LETTERE. Crotone ed io: studentessa “emigrata” da una città che non trova posto nel mondo
Riceviamo e pubblichiamo.
“Sono una studentessa universitaria nata e cresciuta a Crotone, in Calabria, fino all'età di venti anni quando sono "emigrata" al nord e più precisamente a Bologna per poter proseguire i miei studi e per costruirmi quello che ci è stato tolto: un futuro.
Una storia come tante. Una storia di partenze e di sacrifici; di delusione e di rabbia. In un giorno come gli altri, quando il ricordo di casa sembra ormai accompagnare silenzioso lo scorrere del tempo, ho appreso la notizia su di un giornale online che titolava così: "Operazione Tempio di Hera: abusi e saccheggi di un territorio ricco di storia".
Per iniziare dovrei forse con un breve excursus parlarvi della storia della mia città. Crotone è un comune di poco più di 60.000 abitanti situata sul versante est della Calabria ed affaccia sul mar Ionio. La parte a sud del territorio crotonese è compresa nell'area marina protetta di Capo Rizzuto dove inoltre si erge il promontorio di Capo Colonna.
Qui è presente l'unica colonna del tempio di Hera Lacinia, uno dei santuari più importanti della Magna Grecia dall'età arcaica fino al IV secolo a.C. Il promontorio, chiamato anticamente Lacinion, diede anche l'epiteto alla dea venerata, Hera Lacinia. Il nome odierno invece ricorda le rovine del tempio, mentre il nome usato fino all'epoca moderna, "Capo Nao", altro non è che una contrazione del greco naos, che significa appunto tempio. Il santuario era stato edificato alla fine del VI secolo a.C. ed era anche chiamato di Hera Eleytheria, come resta testimoniato da un'iscrizione sul cippo del Lacinion.
ll complesso era composto da più edifici, dei quali sono oggi visibili alcuni resti. Il tempio vero e proprio, di ordine dorico, con sei colonne sulla facciata, era proteso verso il mare e aveva la classica forma dei templi greci: un imponente complesso di quarantotto colonne in stile dorico alte oltre 8 metri e costituite da otto rocchi scanalati.
Inutile dunque aggiungere che la città di Crotone fu fondata da coloni greci, provenienti dalla regione dell'Acaia nel terzo quarto dell'VIII secolo a.C., nel luogo di un preesistente insediamento indigeno e rappresentò uno dei centri più importanti della Magna Grecia.
Kroton fu anche celebre per i suoi medici tra cui ricordiamo Democède ed Alcmeone, il quale introdusse la sperimentazione trasformando la medicina, che fino ad allora era contaminata da magia e superstizione, in una vera e propria scienza. Pitagora, nato a Samo nel 572 a.C. si trasferì - intorno al 530 a.C. - a Kroton presso l'amico Democède, creando una scuola di sapere di scienza, matematica, musica: la cosiddetta Scuola Pitagorica.
Potrei dilungarmi ancora e ancora per "convincervi" a dare importanza a una questione e ad un argomento che io ritengo sia certamente di un certo spessore, non solo culturale, ma anche antropologico. Antropologico perché credo che essere uomini significa in primis rapportarsi in una realtà sociale ed è proprio questo vivere in società che maggiormente mi porta a credere che di societas (come la definivano i latini) non abbiamo capito proprio nulla.

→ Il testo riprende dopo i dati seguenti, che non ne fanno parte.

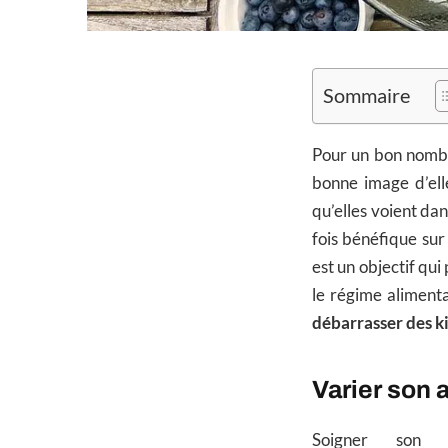
Sommaire
Pour un bon nombre
bonne image d’ell
qu’elles voient dan
fois bénéfique sur
est un objectif qui
le régime alimenta
débarrasser des ki
Varier son 
Soigner son 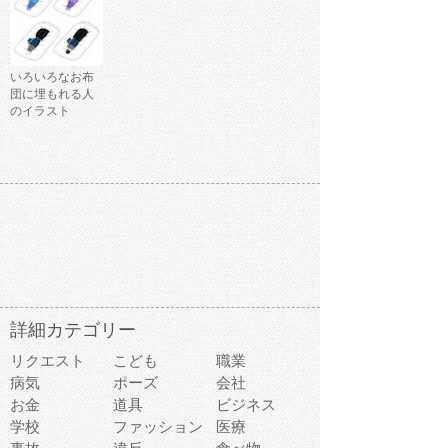
いろいろなお布
団に埋もれる人
のイラスト
詳細カテゴリー
リクエスト
こども
職業
病気
ポーズ
会社
お金
道具
ビジネス
学校
ファッション
医療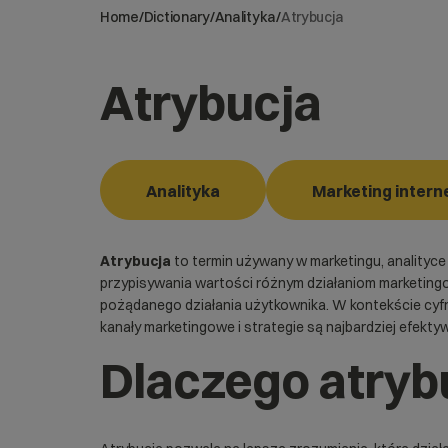
Home
/
Dictionary
/
Analityka
/
Atrybucja
Atrybucja
Analityka
Marketing inter
Atrybucja
to termin używany w marketingu, analityce
przypisywania wartości różnym działaniom marketingo
pożądanego działania użytkownika. W kontekście cyfr
kanały marketingowe i strategie są najbardziej efekty
Dlaczego atryb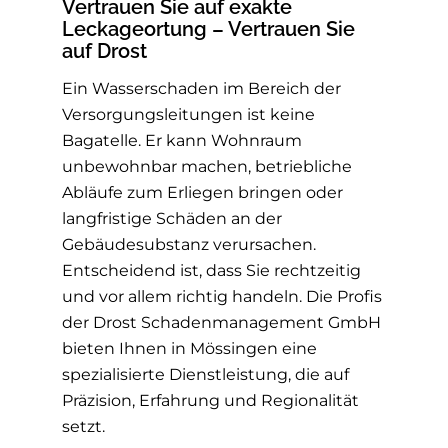
Vertrauen Sie auf exakte
Leckageortung – Vertrauen Sie
auf Drost
Ein Wasserschaden im Bereich der
Versorgungsleitungen ist keine
Bagatelle. Er kann Wohnraum
unbewohnbar machen, betriebliche
Abläufe zum Erliegen bringen oder
langfristige Schäden an der
Gebäudesubstanz verursachen.
Entscheidend ist, dass Sie rechtzeitig
und vor allem richtig handeln. Die Profis
der Drost Schadenmanagement GmbH
bieten Ihnen in Mössingen eine
spezialisierte Dienstleistung, die auf
Präzision, Erfahrung und Regionalität
setzt.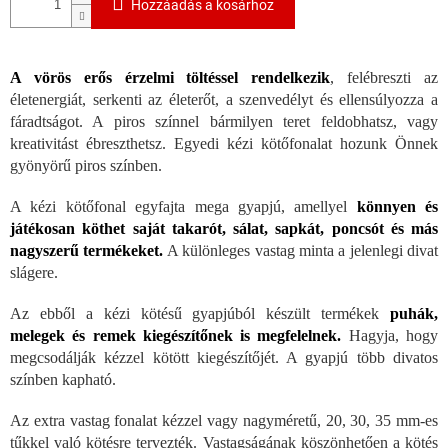
Hozzáadás a kosárhoz
A vörös erős érzelmi töltéssel rendelkezik
, felébreszti az
életenergiát, serkenti az életerőt, a szenvedélyt és ellensúlyozza a
fáradtságot. A piros színnel bármilyen teret feldobhatsz, vagy
kreativitást ébreszthetsz. Egyedi kézi kötőfonalat hozunk Önnek
gyönyörű piros színben.
A kézi kötőfonal egyfajta mega gyapjú, amellyel
könnyen és
játékosan köthet saját takarót, sálat, sapkát, poncsót és más
nagyszerű termékeket.
A különleges vastag minta a jelenlegi divat
slágere.
Az ebből a kézi kötésű gyapjúból készült termékek
puhák,
melegek és remek kiegészítőnek is megfelelnek.
Hagyja, hogy
megcsodálják kézzel kötött kiegészítőjét. A gyapjú több divatos
színben kapható.
Az extra vastag fonalat kézzel vagy nagyméretű, 20, 30, 35 mm-es
tűkkel való kötésre tervezték. Vastagságának köszönhetően a kötés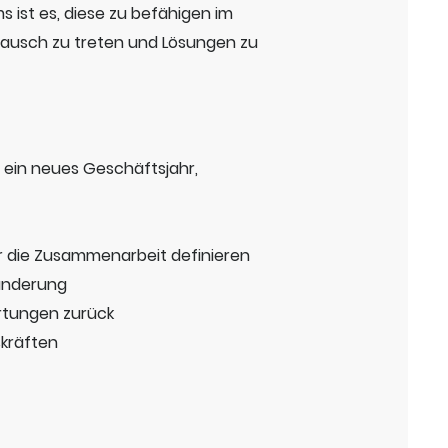
ms ist es, diese zu befähigen im
stausch zu treten und Lösungen zu
n ein neues Geschäftsjahr,
ür die Zusammenarbeit definieren
änderung
artungen zurück
skräften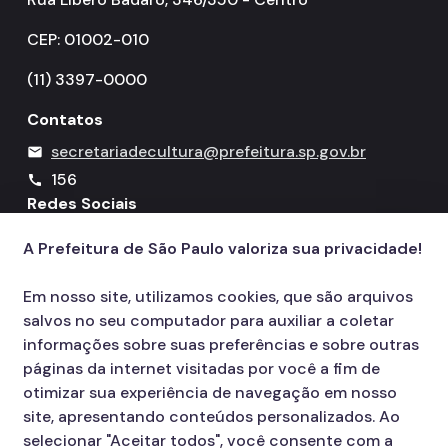
CEP: 01002-010
(11) 3397-0000
Contatos
secretariadecultura@prefeitura.sp.gov.br
mail
156
call
Redes Sociais
A Prefeitura de São Paulo valoriza sua privacidade!
Icone do YouTube
Icone do X
Icone do Instagram
Icone do Facebook
Icone do Flickr
Em nosso site, utilizamos cookies, que são arquivos
salvos no seu computador para auxiliar a coletar
informações sobre suas preferências e sobre outras
páginas da internet visitadas por você a fim de
otimizar sua experiência de navegação em nosso
site, apresentando conteúdos personalizados. Ao
selecionar "Aceitar todos", você consente com a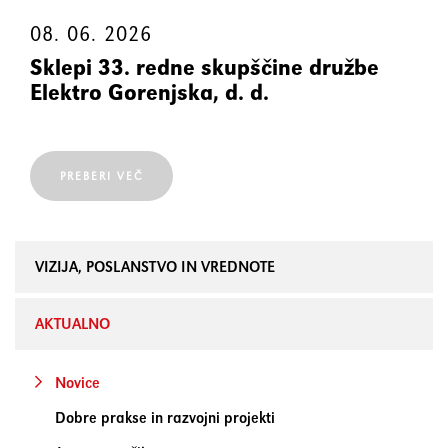
08. 06. 2026
Sklepi 33. redne skupščine družbe
Elektro Gorenjska, d. d.
PREBERI VEČ
VIZIJA, POSLANSTVO IN VREDNOTE
AKTUALNO
Novice
Dobre prakse in razvojni projekti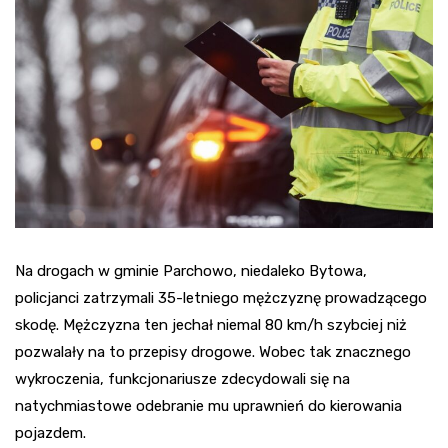
Na drogach w gminie Parchowo, niedaleko Bytowa,
policjanci zatrzymali 35-letniego mężczyznę prowadzącego
skodę. Mężczyzna ten jechał niemal 80 km/h szybciej niż
pozwalały na to przepisy drogowe. Wobec tak znacznego
wykroczenia, funkcjonariusze zdecydowali się na
natychmiastowe odebranie mu uprawnień do kierowania
pojazdem.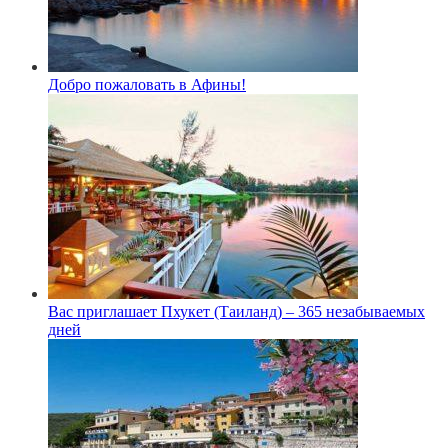
Добро пожаловать в Афины!
Вас приглашает Пхукет (Таиланд) – 365 незабываемых
дней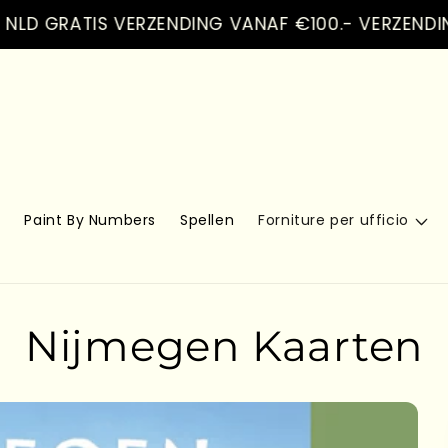
GRATIS VERZENDING VANAF €100.- VERZENDING DI 
s
Paint By Numbers
Spellen
Forniture per ufficio
Nijmegen Kaarten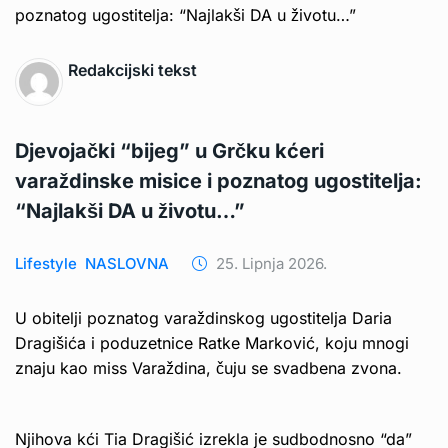
Redakcijski tekst
Djevojački “bijeg” u Grčku kćeri
varaždinske misice i poznatog ugostitelja:
“Najlakši DA u životu…”
Lifestyle
NASLOVNA
25. Lipnja 2026.
U obitelji poznatog varaždinskog ugostitelja Daria
Dragišića i poduzetnice Ratke Marković, koju mnogi
znaju kao miss Varaždina, čuju se svadbena zvona.
Njihova kći Tia Dragišić izrekla je sudbodnosno “da”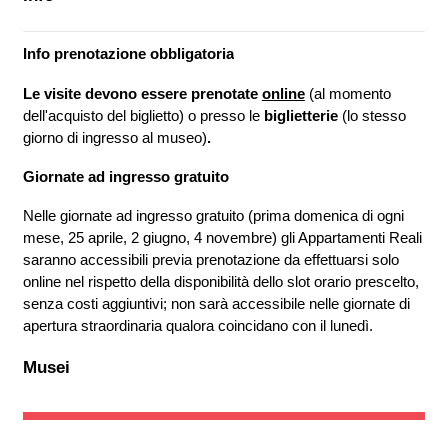
Info prenotazione obbligatoria
Le visite devono essere prenotate
online
(al momento
dell'acquisto del biglietto) o presso le
biglietterie
(lo stesso
giorno di ingresso al museo)
.
Giornate ad ingresso gratuito
Nelle giornate ad ingresso gratuito (prima domenica di ogni
mese, 25 aprile, 2 giugno, 4 novembre) gli Appartamenti Reali
saranno accessibili previa prenotazione da effettuarsi solo
online nel rispetto della disponibilità dello slot orario prescelto,
senza costi aggiuntivi; non sarà accessibile nelle giornate di
apertura straordinaria qualora coincidano con il lunedì.
Musei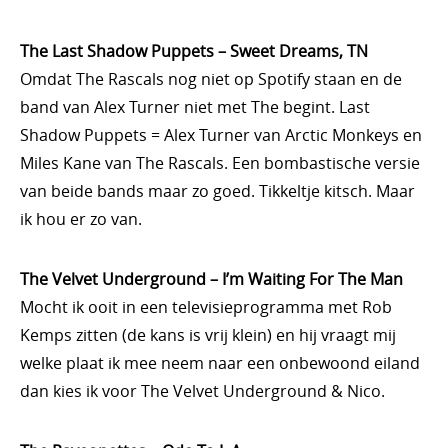
The Last Shadow Puppets – Sweet Dreams, TN
Omdat The Rascals nog niet op Spotify staan en de
band van Alex Turner niet met The begint. Last
Shadow Puppets = Alex Turner van Arctic Monkeys en
Miles Kane van The Rascals. Een bombastische versie
van beide bands maar zo goed. Tikkeltje kitsch. Maar
ik hou er zo van.
The Velvet Underground – I’m Waiting For The Man
Mocht ik ooit in een televisieprogramma met Rob
Kemps zitten (de kans is vrij klein) en hij vraagt mij
welke plaat ik mee neem naar een onbewoond eiland
dan kies ik voor The Velvet Underground & Nico.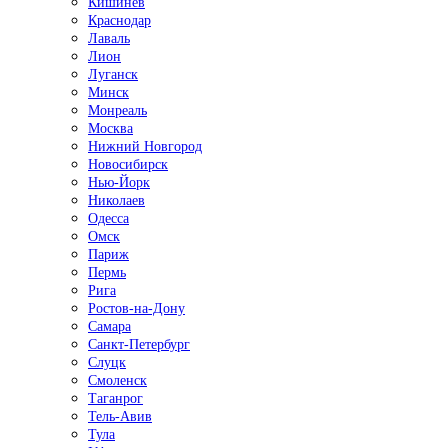
Кишинёв
Краснодар
Лаваль
Лион
Луганск
Минск
Монреаль
Москва
Нижний Новгород
Новосибирск
Нью-Йорк
Николаев
Одесса
Омск
Париж
Пермь
Рига
Ростов-на-Дону
Самара
Санкт-Петербург
Слуцк
Смоленск
Таганрог
Тель-Авив
Тула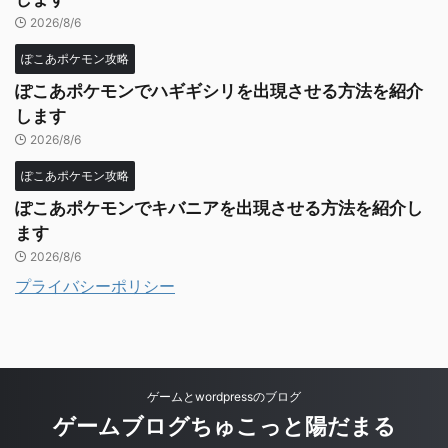
2026/8/6
ぽこあポケモン攻略
ぽこあポケモンでハギギシリを出現させる方法を紹介
します
2026/8/6
ぽこあポケモン攻略
ぽこあポケモンでキバニアを出現させる方法を紹介し
ます
2026/8/6
プライバシーポリシー
ゲームとwordpressのブログ
ゲームブログちゅこっと陽だまる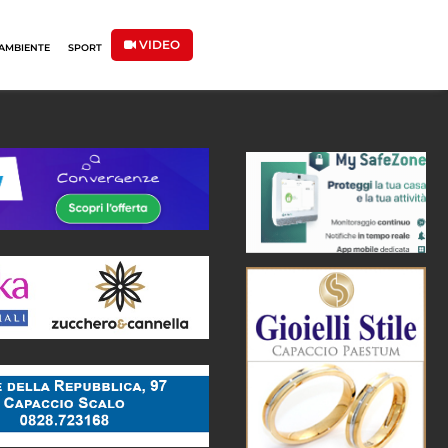
VIDEO
AMBIENTE
SPORT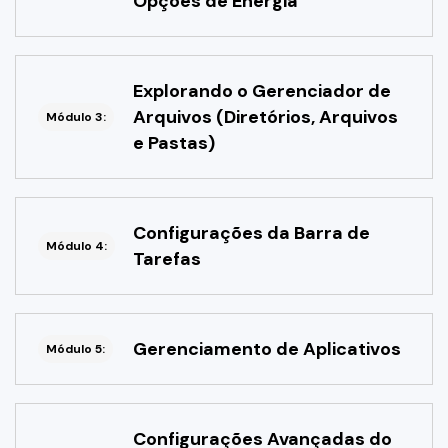
Opções de Energia
Explorando o Gerenciador de
Arquivos (Diretórios, Arquivos
Módulo 3:
e Pastas)
Configurações da Barra de
Módulo 4:
Tarefas
Gerenciamento de Aplicativos
Módulo 5:
Configurações Avançadas do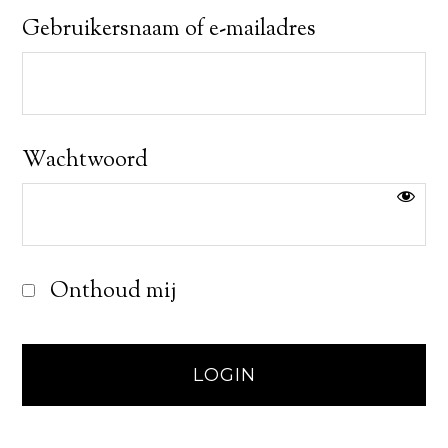
Gebruikersnaam of e-mailadres
Wachtwoord
Onthoud mij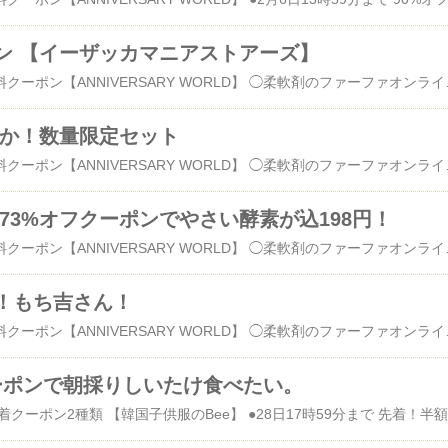
ポン 【イーザッカマニアストアーズ】
●31日まで 全品送料無料クーポン【ANNIVERSARY WORLD】 ◯柔軟剤のファーファオンライン 10%オフクーポン◯ ◯soulberry 20%オフクーポン◯ ◯岐阜・中津川 ちこり村 300円クーポン ◯はんこ祭り 条件無しクーポン◯ ◯エメフィール 500円クー
ずか！数量限定セット
●31日まで 全品送料無料クーポン【ANNIVERSARY WORLD】 ◯柔軟剤のファーファオンライン 10%オフクーポン◯ ◯soulberry 20%オフクーポン◯ ◯岐阜・中津川 ちこり村 300円クーポン ◯はんこ祭り 条件無しクーポン◯ ◯エメフィール 500円クーポン◯ ◯フジコウ 1,000円クーポン◯ ◯グルメコーヒー豆専
73%オフクーポンでやさい酵素が込198円！
●31日まで 全品送料無料クーポン【ANNIVERSARY WORLD】 ◯柔軟剤のファーファオンライン 10%オフクーポン◯ ◯soulberry 20%オフクーポン◯ ◯岐阜・中津川 ちこり
！もち吉さん！
●31日まで 全品送料無料クーポン【ANNIVERSARY WORLD】 ◯柔軟剤のファーファオンライン 10%オフクーポン◯ ◯soulberry 20%オフクーポン◯ ◯岐阜・中津川 ちこり村 300円クーポン ◯はんこ祭り 条件無しクーポン◯ ◯エメフィール 500円クーポン◯ ◯フジコウ 1,000円クーポン◯ ◯グルメコーヒー豆専門！加藤珈琲店 300円クーポン 何故に今から販売？！！ 待てばよかった、マラソンギリギリでラストポチしてクーポン使ってしまったよっ！(ノ_・。) チョコあられ、欲しかったよ！！！！ そんな
クーポンで朝採りしいたけ食べたい。
●28日18時5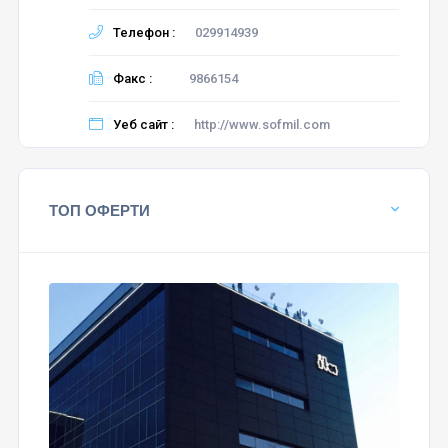
Телефон :
029914939
Факс :
9866154
Уеб сайт :
http://www.sofmil.com
ТОП ОФЕРТИ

Questo è ciò che emerge dalle parole dei due articoli sopra allegati, insieme alla mia profonda convinzione di dividere la paternità di un territorio con uomini che di umano hanno ben poco.
La domanda che ad oggi mi pongo è: quanto e fin dove si spinge la denigrante omertà su tutto quello che riguarda il mio territorio? Inoltre: è giusto non rendere partecipi le istituzioni più in alto dei problemi che riguardano un territorio abbandonato e dimenticato solo perché lontano dagli occhi dei nostri Capi di stato o degli esponenti dello stesso, non esponendo neppure la notizia all'interesse pubblico?
Io mi sento una ragazza in terra straniera e domani una donna ed una madre in terra straniera. Non voglio raccontare della nazione che si dimentica di tutto e di tutti ed anche del "Bello" che ha da offrire. Che insabbia piuttosto che dare luce. Che nasconde piuttosto che divulgare. Quello che oggi potevo fare nel mio piccolo e nell'ingenuità dei miei ventuno anni, era denunciare quello che i miei occhi sono costretti a vedere e le mie orecchie costrette a sentire; di una città che non trova più un posto nel mondo.